Brano proposto:
>>>

E, se ci spostiamo nel settore dell’istruzione e della ricerca, dobbiamo ricordare che siamo nell’ultima coda dell’Europa per la diminuzione delle risorse.
Persino il Consiglio Universitario Nazionale, composto in gran parte di vecchi accademici, ha dovuto sottolineare che il disegno di legge Gemini sull’università non parla mai di risorse e, se queste mancheranno, non sarà possibile attuare nessuna riforma e tanto meno quella presentata dalla giovane ministra dell’Istruzione e dell’Università.
Ormai il disegno complessivo del governo è chiaro, anche solo se si leggono i discorsi e le dichiarazioni del gruppo dirigente berlusconiano: sono urgenti riforme che cambino il dettato costituzionale e trasformino la nostra repubblica parlamentare in un regime presidenziale senza contrappesi né meccanismi di controllo ancora vigenti come il Capo dello Stato, la Corte costituzionale e la magistratura penale (incluso il Consiglio superiore della magistratura).
Chi, sia pure con serenità e cortesia, invoca ancora le “riforme condivise” con l’opposizione come fa il presidente della repubblica Napolitano o, in modo diverso, il presidente della Camera Fini, viene tacciato da disturbatore, e soprattutto non viene per nulla ascoltato.
I vari Cicchitto hanno precisato che le riforme si faranno comunque e, quindi, all’opposizione resta solo la scelta tra approvare o votare contro, ma senza conseguenze apprezzabili.

<<<

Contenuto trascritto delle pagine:
>>>

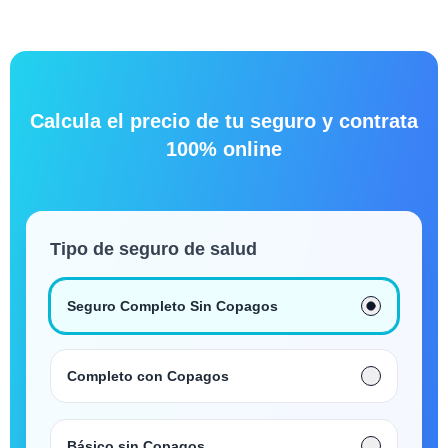
Calcula el precio de tu seguro y contrata
100% online
Tipo de seguro de salud
Seguro Completo Sin Copagos
Completo con Copagos
Básico sin Copagos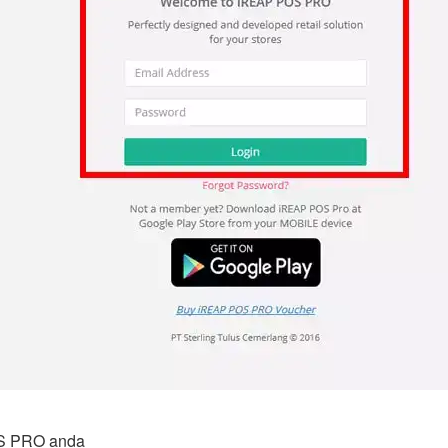
S PRO anda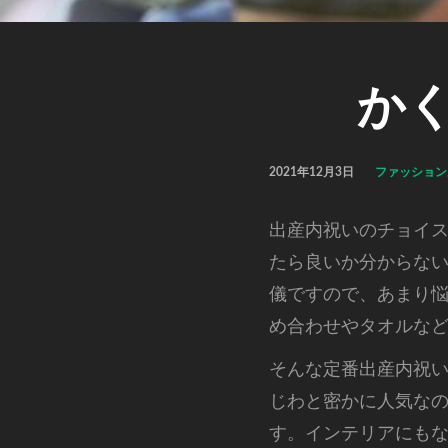
か
2021年12月3日
ファッション
出産内祝いのチョイ
たら良いか分からな
儀ですので、あまり
め合わせやタオルな
そんな定番出産内祝
じわと密かに人気な
す。インテリアにも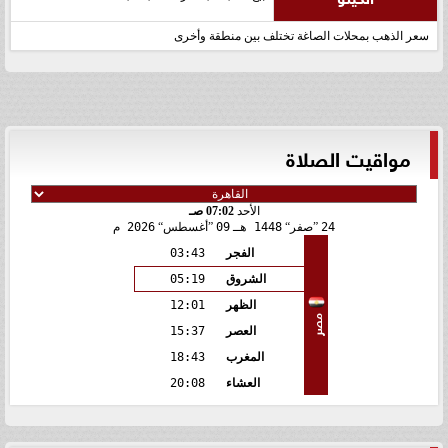
سعر الذهب بمحلات الصاغة تختلف بين منطقة وأخرى
مواقيت الصلاة
الأحد
07:02 صـ
24
صفر
1448 هـ
09
أغسطس
2026 م
الفجر
03:43
الشروق
05:19
الظهر
12:01
مصر
العصر
15:37
المغرب
18:43
العشاء
20:08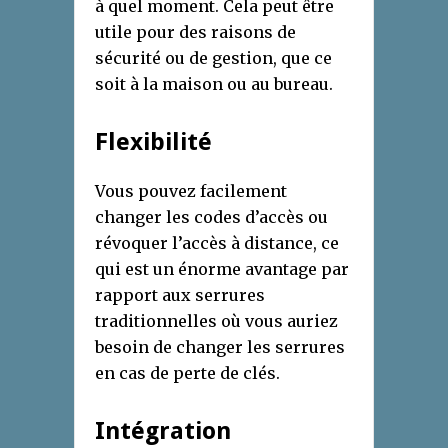
à quel moment. Cela peut être
utile pour des raisons de
sécurité ou de gestion, que ce
soit à la maison ou au bureau.
Flexibilité
Vous pouvez facilement
changer les codes d’accès ou
révoquer l’accès à distance, ce
qui est un énorme avantage par
rapport aux serrures
traditionnelles où vous auriez
besoin de changer les serrures
en cas de perte de clés.
Intégration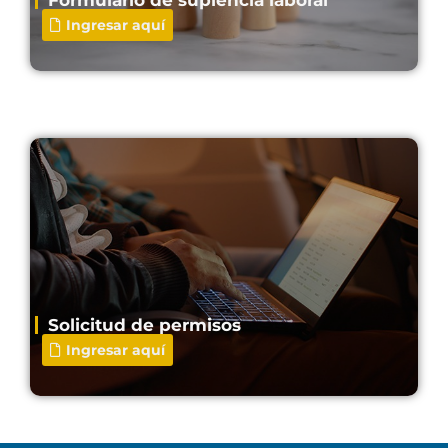
Ingresar aquí
Solicitud de permisos
Ingresar aquí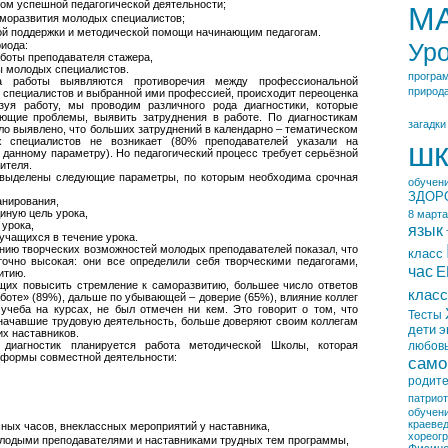
ом успешной педагогической деятельности;
М
аморазвития молодых специалистов;
ой поддержки и методической помощи начинающим педагогам.
Ур
иода:
работы преподавателя стажера,
ты молодых специалистов.
програ
а работы выявляются противоречия между профессиональной
природ
специалистов и выбранной ими профессией, происходит переоценка
зуя работу, мы проводим различного рода диагностики, которые
ющие проблемы, выявить затруднения в работе. По диагностикам
загадки
ло выявлено, что больших затруднений в календарно – тематическом
 специалистов не возникает (80% преподавателей указали на
шк
 данному параметру). Но педагогический процесс требует серьёзной
ителя.
 выделены следующие параметры, по которым необходима срочная
обучен
ЗДОР
анирования,
иную цель урока,
8 марта
 урока,
язык
учащихся в течение урока.
ению творческих возможностей молодых преподавателей показал, что
класс
точно высокая: они все определили себя творческими педагогами,
час
Е
итию.
щих повысить стремление к саморазвитию, большее число ответов
класс
боте» (89%), дальше по убывающей – доверие (65%), влияние коллег
 учеба на курсах, не был отмечен ни кем. Это говорит о том, что
Тесты
 начавшие трудовую деятельность, больше доверяют своим коллегам
дети
э
их наставников.
любов
диагностик планируется работа методической Школы, которая
 формы совместной деятельности:
само
родит
патрио
обучен
краеве
сных часов, внеклассных мероприятий у наставника,
хореог
лодыми преподавателями и наставниками трудных тем программы,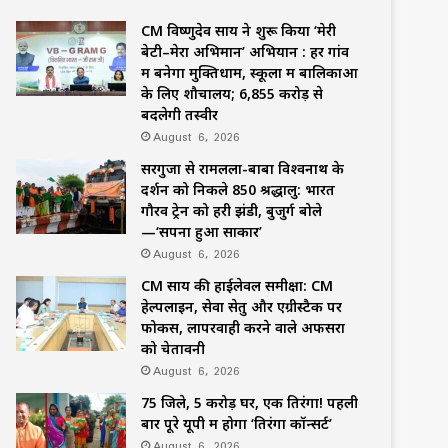
CM विष्णुदेव साय ने शुरू किया ‘मेरी
बेटी–मेरा अभिमान’ अभियान : हर गांव
में बनेगा मुक्तिधाम, स्कूलों में बालिकाओं
के लिए शौचालय; 6,855 करोड़ से
बदलेगी तस्वीर
August 6, 2026
सरगुजा से रामलला-बाबा विश्वनाथ के
दर्शन को निकले 850 श्रद्धालु: भारत
गौरव ट्रेन को हरी झंडी, बुजुर्ग बोले
—‘सपना हुआ साकार’
August 6, 2026
CM साय की हाईलेवल समीक्षा: CM
हेल्पलाइन, सेवा सेतु और एग्रीस्टैक पर
फोकस, लापरवाही करने वाले अफसरों
को चेतावनी
August 6, 2026
75 जिले, 5 करोड़ घर, एक तिरंगा! पहली
बार पूरे यूपी में होगा ‘तिरंगा कॉन्सर्ट’
August 6, 2026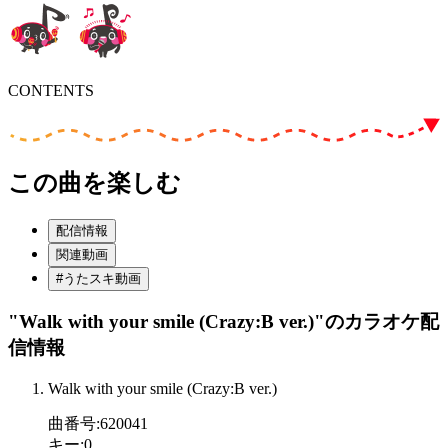
CONTENTS
この曲を楽しむ
配信情報
関連動画
#うたスキ動画
"Walk with your smile (Crazy:B ver.)"
のカラオケ配
信情報
Walk with your smile (Crazy:B ver.)
曲番号
:
620041
キー
:
0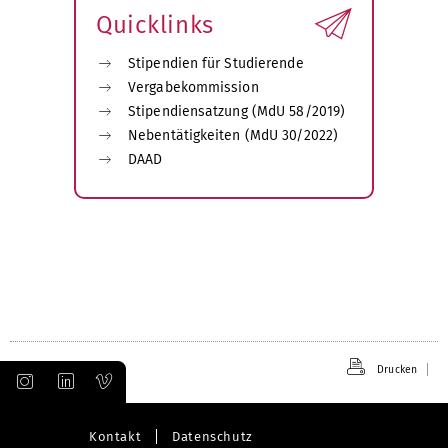
Quicklinks
Stipendien für Studierende
Vergabekommission
Stipendiensatzung (MdU 58/2019)
Nebentätigkeiten (MdU 30/2022)
DAAD
Drucken
Kontakt
Datenschutz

<<<

Compiti da svolgere:
**A.** Sostituisci "cortesia" con "gentilezza" nel tratto del testo sulle riforme del governo compreso tra "Chi, sia pure" e "per nulla ascoltato.", estremi inclusi, e riscrivi quel tratto.
**B.** Scrivi il seguito del testo sulle riforme del governo, a partire dopo la sua ultima frase.

Risposte ai compiti:
**A.**
Chi, sia pure con serenità e gentilezza, invoca ancora le “riforme condivise” con l’opposizione come fa il presidente della repubblica Napolitano o, in modo diverso, il presidente della Camera Fini, viene tacciato da disturbatore, e soprattutto non viene per nulla ascoltato.

**B.**
Di questa situazione sono consapevoli (più che un’opinione ormai ridotta al lumicino, grazie a tv e quotidiani vicini al capo) alcuni politici che hanno sperimentato direttamente i governi Berlusconi come l’ex presidente Oscar Luigi Scalfaro o giuristi come il già presidente della Corte Costituzionale Gustavo Zagrebelsky.
Scalfaro ha sottolineato di recente due aspetti allarmanti e oggi dimenticati:nella XIV legislatura, dal 2001 al 2006: Berlusconi e i suoi seguaci avevano approvato un progetto che attribuiva, in modo esclusivo, lo scioglimento delle Camere al presidente del Consiglio e azzerava la carica del Capo dello Stato.
Si interveniva, insomma, sulla prima parte della costituzione. Ma il 25 e 26 giugno 2006 milioni di italiani bocciarono il progetto (il 60 per cento dei votanti).
Dopo appena quattro anni dal referendum popolare, lo si vuole attuare ad ogni costo.
Questa è la situazione attuale, quantunque televisioni e giornali ne parlino il meno possibile e non mettano in luce il pericolo che abbiamo di fronte.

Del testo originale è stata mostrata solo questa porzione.